Once the depth maps are computed, the algorithm merges them and computes pixels 3D position according to their depths. Each pixel with a determinated depth can produce a 3D point.
|
Exercise 9. From a terminal:
DensifyPointCloud scene.mvs The densification algorithm is running anf after few minutes the result is available as a scene_dense.ply file. Note that all the computed deapth maps are present as .dmap files within the dense folder. The dense_scene.ply file can be opened with MeshLab:
|
The densification produce a lot of points but also add some noise (bad points). The noise can be ignored as this time. it is now possible to reconstruct a surface by meshing the points.

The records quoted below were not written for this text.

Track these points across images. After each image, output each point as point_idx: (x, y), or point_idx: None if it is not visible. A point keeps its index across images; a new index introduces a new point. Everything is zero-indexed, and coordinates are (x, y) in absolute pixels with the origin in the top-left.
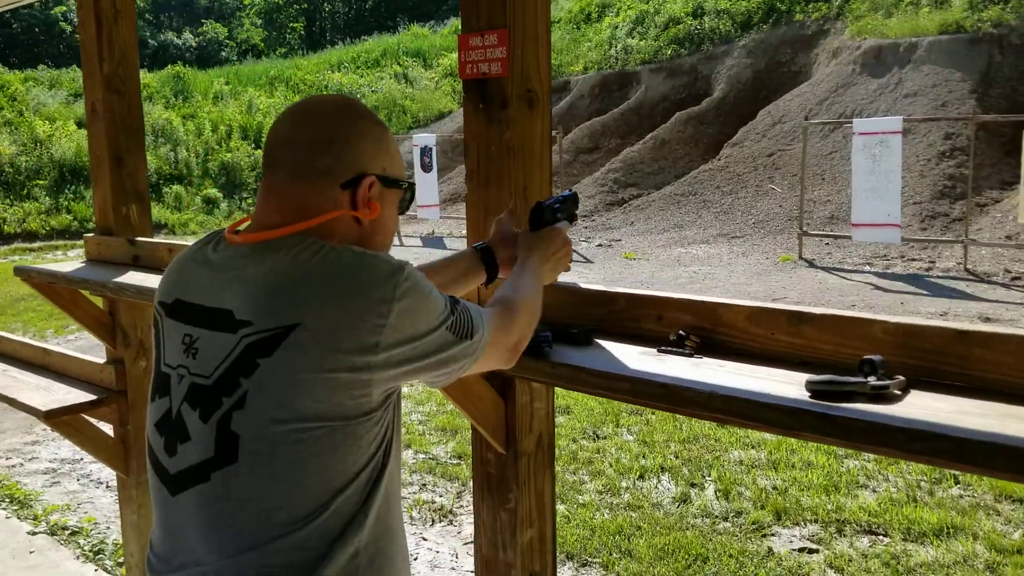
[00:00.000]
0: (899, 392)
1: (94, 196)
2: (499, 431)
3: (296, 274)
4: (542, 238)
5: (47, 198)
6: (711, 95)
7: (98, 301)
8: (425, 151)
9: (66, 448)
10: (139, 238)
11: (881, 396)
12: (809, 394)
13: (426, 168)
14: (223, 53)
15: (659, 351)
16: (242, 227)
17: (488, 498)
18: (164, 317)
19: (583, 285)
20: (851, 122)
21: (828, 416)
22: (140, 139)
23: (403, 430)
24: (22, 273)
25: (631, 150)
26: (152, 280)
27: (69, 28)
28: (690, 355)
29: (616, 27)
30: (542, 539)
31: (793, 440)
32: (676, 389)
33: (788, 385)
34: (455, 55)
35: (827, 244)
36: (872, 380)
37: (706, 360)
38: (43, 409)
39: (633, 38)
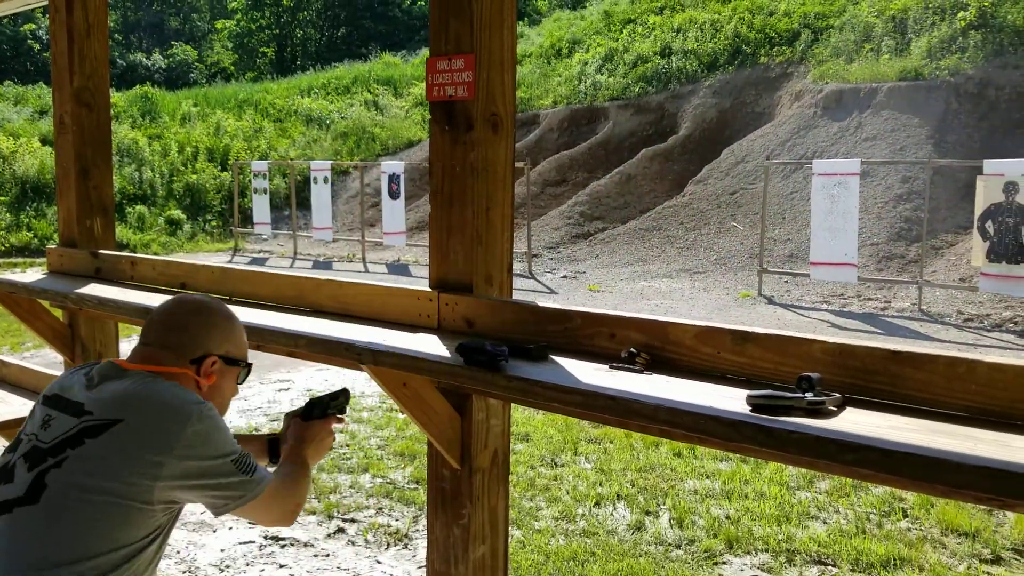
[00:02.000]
0: (835, 408)
1: (58, 208)
2: (455, 446)
3: (133, 389)
4: (308, 428)
5: (7, 214)
6: (677, 133)
7: (58, 314)
8: (393, 178)
9: None
10: (102, 250)
11: (817, 411)
12: (749, 408)
13: (393, 195)
14: (192, 75)
15: (611, 367)
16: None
17: (442, 514)
18: (40, 404)
19: (540, 303)
20: (811, 163)
21: (766, 428)
22: (107, 153)
23: (360, 455)
24: None
25: (598, 184)
26: (114, 292)
27: (37, 46)
28: (640, 371)
29: (586, 63)
30: (494, 555)
31: (747, 470)
32: (625, 402)
33: (731, 400)
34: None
35: (786, 282)
36: (809, 396)
37: (655, 376)
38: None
39: (602, 74)
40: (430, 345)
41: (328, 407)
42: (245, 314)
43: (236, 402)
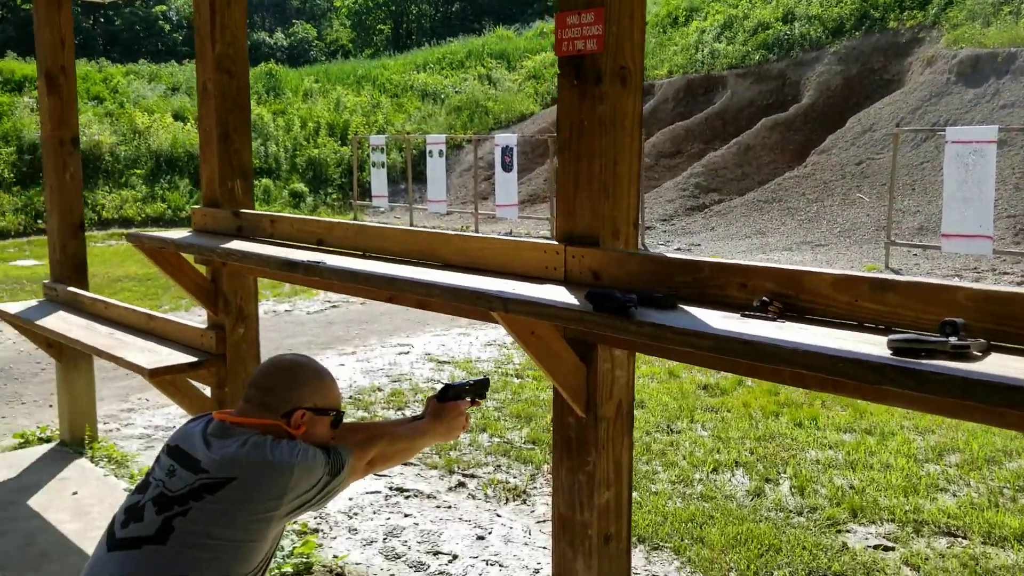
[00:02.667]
0: (980, 353)
1: (202, 171)
2: (580, 395)
3: (242, 452)
4: (443, 408)
5: (143, 186)
6: (799, 101)
7: (202, 270)
8: (506, 151)
9: (160, 416)
10: (243, 210)
11: (962, 355)
12: (891, 352)
13: (506, 168)
14: (312, 53)
15: (742, 315)
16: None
17: (567, 460)
18: (164, 453)
19: (668, 254)
20: (944, 131)
21: (909, 370)
22: (246, 118)
23: (478, 415)
24: (134, 239)
25: (714, 155)
26: (256, 247)
27: (167, 26)
28: (773, 319)
29: (703, 31)
30: (619, 502)
31: (872, 441)
32: (759, 346)
33: (870, 345)
34: (539, 57)
35: (915, 255)
36: (953, 340)
37: (789, 324)
38: (148, 368)
39: (720, 42)
40: (558, 294)
41: (463, 392)
42: (378, 268)
43: (360, 363)
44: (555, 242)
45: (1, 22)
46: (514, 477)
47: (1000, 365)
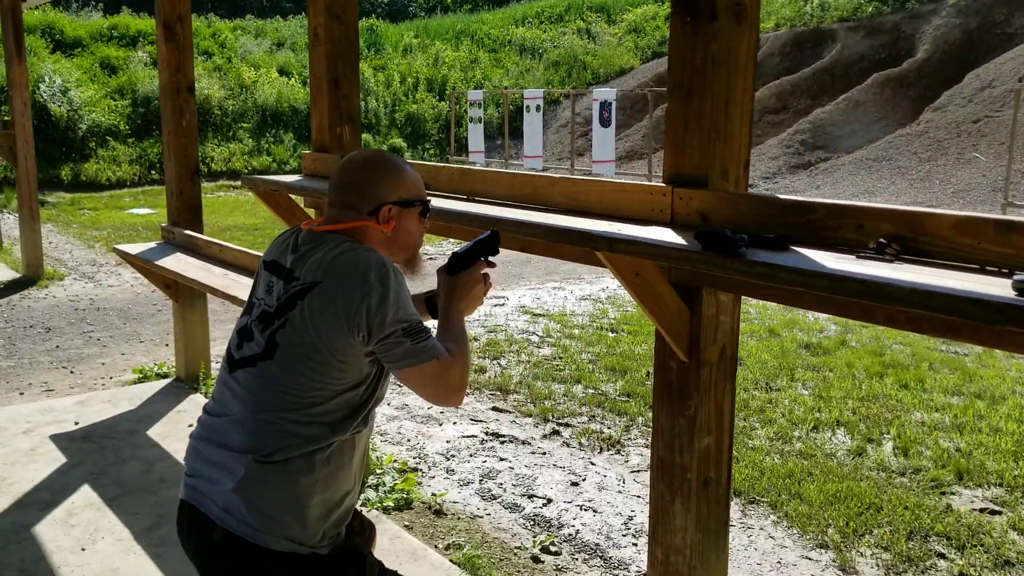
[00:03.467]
0: None
1: (311, 116)
2: (683, 339)
3: (328, 255)
4: (455, 284)
5: (250, 140)
6: (913, 56)
7: (311, 212)
8: (604, 106)
9: None
10: None
11: None
12: (1016, 292)
13: (604, 123)
14: (412, 8)
15: (858, 257)
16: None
17: (667, 404)
18: (262, 269)
19: (780, 196)
20: None
21: None
22: (355, 64)
23: (573, 367)
24: (249, 182)
25: (822, 111)
26: None
27: None
28: (890, 261)
29: None
30: (719, 447)
31: (982, 405)
32: (875, 285)
33: (993, 287)
34: (640, 10)
35: None
36: None
37: (906, 265)
38: None
39: None
40: (665, 235)
41: (473, 256)
42: (482, 210)
43: None
44: (662, 184)
45: None
46: (608, 428)
47: None
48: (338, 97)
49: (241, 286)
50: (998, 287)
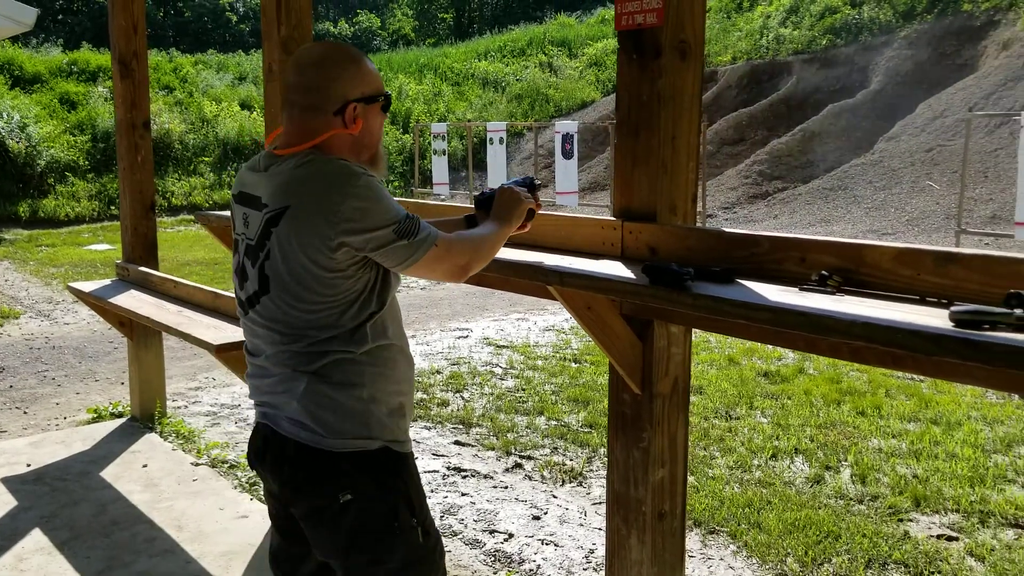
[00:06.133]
0: None
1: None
2: (636, 371)
3: (293, 175)
4: (509, 198)
5: (211, 174)
6: (867, 87)
7: None
8: (566, 138)
9: (225, 394)
10: None
11: None
12: (953, 324)
13: (567, 155)
14: (375, 42)
15: (800, 289)
16: (277, 139)
17: (622, 436)
18: (234, 203)
19: (726, 229)
20: (1019, 116)
21: (971, 342)
22: None
23: (536, 399)
24: (202, 218)
25: (778, 142)
26: None
27: (235, 17)
28: (832, 293)
29: (768, 16)
30: (673, 480)
31: (938, 431)
32: (816, 317)
33: (931, 318)
34: (600, 44)
35: (987, 244)
36: (1019, 312)
37: (848, 297)
38: (215, 344)
39: (786, 27)
40: (615, 269)
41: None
42: None
43: (420, 347)
44: (612, 218)
45: (76, 15)
46: (571, 459)
47: None
48: None
49: (195, 323)
50: (937, 318)
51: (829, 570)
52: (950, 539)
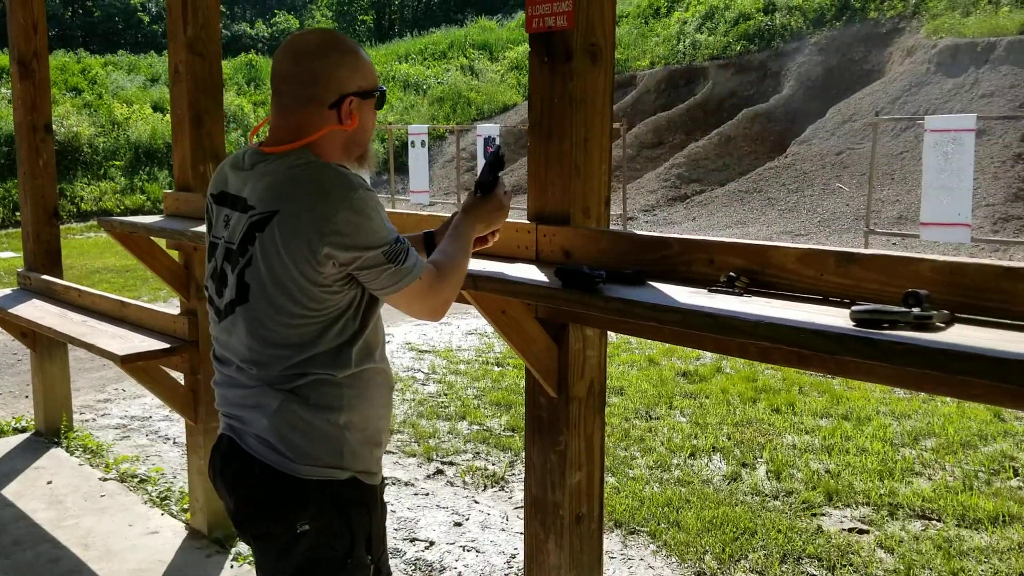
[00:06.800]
0: (943, 324)
1: (173, 155)
2: (551, 375)
3: (286, 177)
4: (477, 203)
5: (123, 178)
6: (780, 92)
7: (174, 255)
8: (488, 141)
9: (136, 406)
10: None
11: (925, 325)
12: (854, 323)
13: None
14: None
15: (709, 290)
16: (263, 131)
17: (539, 440)
18: (213, 204)
19: (638, 232)
20: (923, 120)
21: (871, 340)
22: (219, 100)
23: (458, 403)
24: (106, 224)
25: (696, 146)
26: None
27: (147, 18)
28: (740, 294)
29: (685, 22)
30: (590, 482)
31: (849, 427)
32: (723, 319)
33: (834, 318)
34: (522, 48)
35: (894, 244)
36: (916, 311)
37: (754, 298)
38: (120, 354)
39: (702, 33)
40: (528, 272)
41: (493, 180)
42: None
43: None
44: (526, 221)
45: None
46: (493, 464)
47: (962, 335)
48: (201, 134)
49: (100, 333)
50: (839, 318)
51: (746, 566)
52: (861, 532)
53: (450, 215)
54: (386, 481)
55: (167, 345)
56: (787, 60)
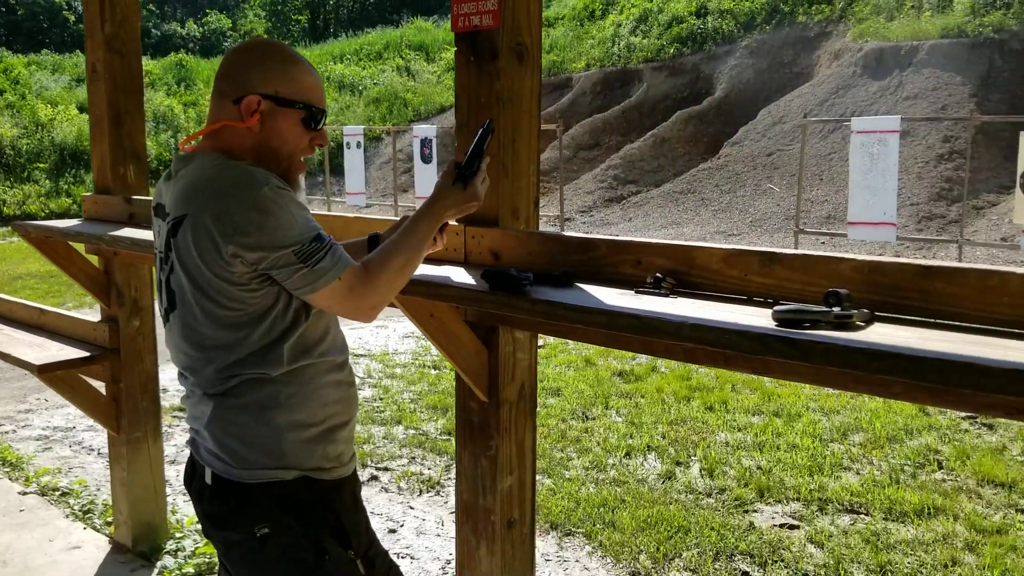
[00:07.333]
0: (863, 323)
1: (92, 156)
2: (482, 379)
3: (194, 179)
4: (452, 192)
5: (47, 181)
6: (712, 94)
7: (94, 260)
8: (425, 143)
9: (59, 416)
10: (136, 196)
11: (845, 324)
12: (776, 323)
13: (425, 160)
14: (226, 43)
15: (636, 292)
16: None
17: (470, 445)
18: (154, 216)
19: (566, 233)
20: (850, 122)
21: (792, 340)
22: (139, 100)
23: (394, 408)
24: (20, 228)
25: (631, 147)
26: (148, 235)
27: (72, 17)
28: (666, 295)
29: (619, 25)
30: (522, 486)
31: (780, 423)
32: (648, 320)
33: (757, 318)
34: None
35: (823, 243)
36: (837, 310)
37: (681, 299)
38: (37, 364)
39: (636, 36)
40: (456, 275)
41: (477, 165)
42: None
43: None
44: (454, 223)
45: None
46: (428, 468)
47: (882, 334)
48: (120, 135)
49: (16, 342)
50: (763, 318)
51: (680, 564)
52: (792, 527)
53: (399, 219)
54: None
55: (87, 353)
56: (719, 63)
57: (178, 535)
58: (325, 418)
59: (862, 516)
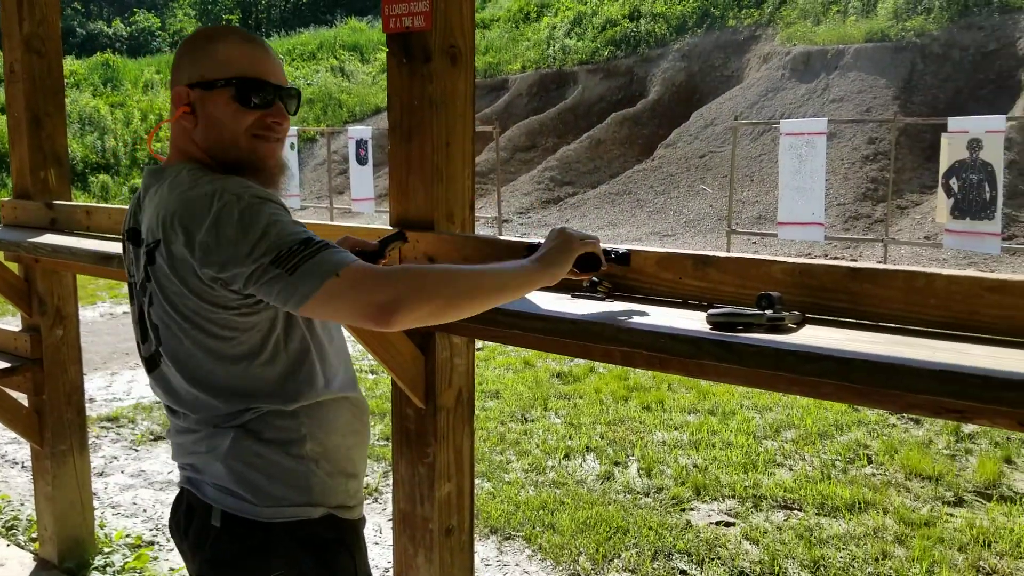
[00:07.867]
0: (794, 325)
1: (11, 160)
2: (418, 385)
3: (165, 199)
4: (559, 263)
5: None
6: (646, 97)
7: (14, 267)
8: (360, 144)
9: None
10: (57, 201)
11: (777, 327)
12: (710, 326)
13: (361, 161)
14: (155, 43)
15: (573, 296)
16: (160, 133)
17: (407, 452)
18: (125, 241)
19: (501, 237)
20: (779, 124)
21: (725, 343)
22: (60, 102)
23: None
24: None
25: (567, 149)
26: (70, 241)
27: None
28: (602, 299)
29: (554, 27)
30: (460, 494)
31: (715, 421)
32: (585, 325)
33: (692, 321)
34: None
35: (754, 242)
36: (769, 313)
37: (617, 303)
38: None
39: (571, 38)
40: None
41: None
42: None
43: None
44: (389, 227)
45: None
46: (366, 475)
47: (812, 336)
48: (40, 138)
49: None
50: (697, 321)
51: (619, 565)
52: (727, 525)
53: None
54: None
55: (7, 364)
56: (652, 66)
57: (106, 550)
58: (349, 448)
59: (795, 512)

4.2. Surface reconstruction
Although the dense point cloud has a resolution that gives the visual impression that the model is a continuous surface, zooming in on it reveals that this is not the case. Reconstructing a surface from the point cloud adds topological information to the 3D model by linking points with edges and faces, known as meshes.
|
Exercise 11. From a terminal:
ReconstructMesh scene_dense.mvs -p scene_dense.ply The software will produces (within few minutes) a scene_dense_mesh.ply file that contains the 3D surface reconstructed from 3D dense points. It is possible to view scene_dense_mesh.ply using MeshLab:
|
The surface still contains some noise (to be dealt with later) and has a few imperfections that can be corrected by surface refinement.
|
Exercise 12. [OPTIONAL] Warning: Mesh refinement can take a long time (on the order of one or even several hours). It is recommended to perform this step only on high capacity computers. From a terminal:
RefineMesh scene_dense.mvs -m scene_dense_mesh.ply -o scene_dense_mesh_refine.mvs --scales 1 --max-face-area 16 The input dense mesh will be refined and dorrected and the result is saved within the scene_dense_mesh_refine.ply file, that can be visualizated within MeshLab:
|
The next step within 3D reconstruction pipeline is to make the 3D mesh photorealistic.
4.3. Texturing
As the mesh is obtained from 3D points that are seen on images (SfM computation), each of its face is linked to a set of images. It is then possible to texture the model using the original input images. The production of a textured mesh is an heavy process that have to compute for each face of the mesh its projection on the available images. Such a computation can take a lot of time and can be parametrized in order to keep an acceptable running time. Available parameters are:
- The decimation factor of the final mesh is the ratio of original faces that are kept within the resulting mesh. This parameter can be usefull for producing meshes with less faces, enabling them to be integrated within 3D visualization software
- The resolution level of the images that indicates a limit resolution for the texture and that enable to avoid the result to need a lot of video memory for displaying.
|
Exercise 13. From a terminal:
TextureMesh --decimate=0.1 --resolution-level=2 scene_dense.mvs -m scene_dense_mesh_refine.ply -o scene_dense_mesh_refine_texture.mvs Tip: If the refined mesh has not be cmputed (dur to computation limitations), it is possible to replace the scene_dense_mesh_refine.ply input by scene_dense_mesh.ply. The software produces a file scene_dense_mesh_refine_texture.ply that contains a textured mesh that can be opened within MeshLab:
If the system has enough computation capabilities, it is possible to increment the decimate parameter to a value that is near to 1.0. |
The final model is photorealistic but still contains a lot of noise. A model cleaning is necessary.
4. Cleaning and post-processing
To clean a reconstructed model is important before finilyzing the process. This step can be performed manually using the MeshLab software.